■ Task instructions
Convert the lines of all the entries below into a single numbered list, omitting any blank lines and leaving out the pictures.

■ Provided material
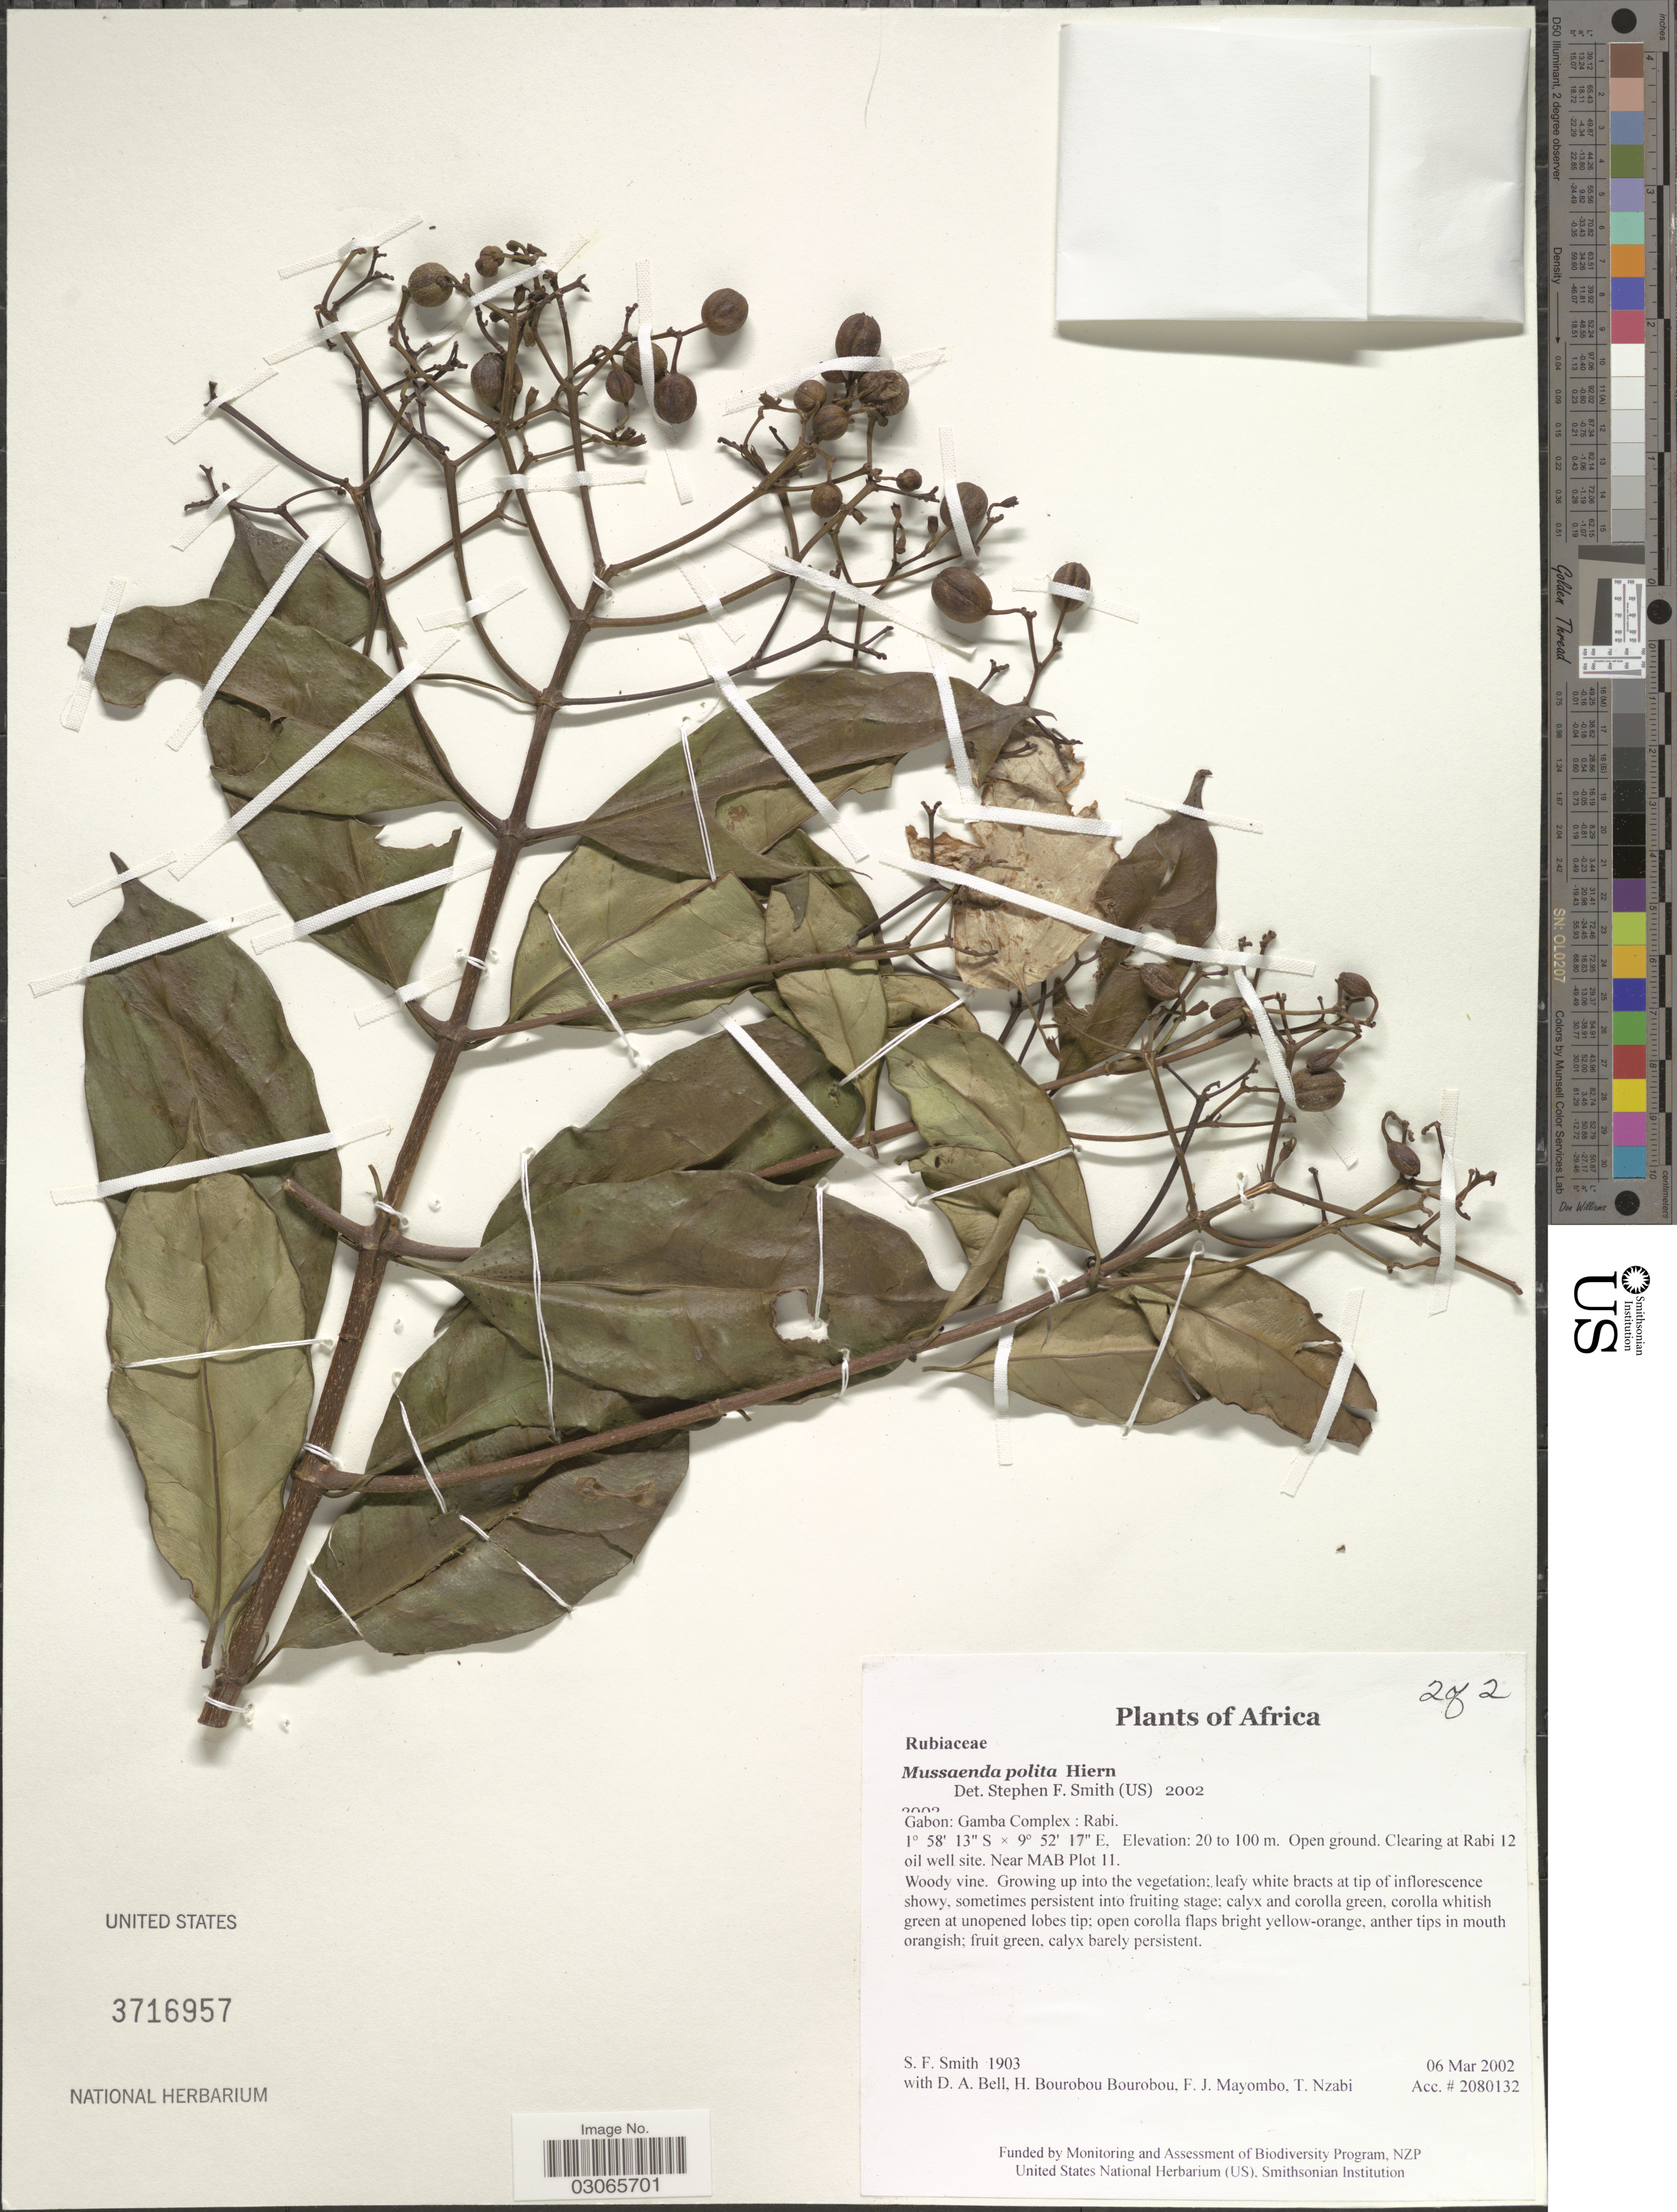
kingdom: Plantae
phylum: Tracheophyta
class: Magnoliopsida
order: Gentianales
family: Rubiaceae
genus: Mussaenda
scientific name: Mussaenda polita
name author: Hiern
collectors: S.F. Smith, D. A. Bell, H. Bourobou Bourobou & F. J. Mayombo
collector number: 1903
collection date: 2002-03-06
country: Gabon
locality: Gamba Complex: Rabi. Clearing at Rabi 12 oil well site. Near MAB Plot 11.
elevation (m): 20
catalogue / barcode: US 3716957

■ Task output
1. kingdom: Plantae
2. phylum: Tracheophyta
3. class: Magnoliopsida
4. order: Gentianales
5. family: Rubiaceae
6. genus: Mussaenda
7. scientific name: Mussaenda polita
8. name author: Hiern
9. collectors: S.F. Smith, D. A. Bell, H. Bourobou Bourobou & F. J. Mayombo
10. collector number: 1903
11. collection date: 2002-03-06
12. country: Gabon
13. locality: Gamba Complex: Rabi. Clearing at Rabi 12 oil well site. Near MAB Plot 11.
14. elevation (m): 20
15. catalogue / barcode: US 3716957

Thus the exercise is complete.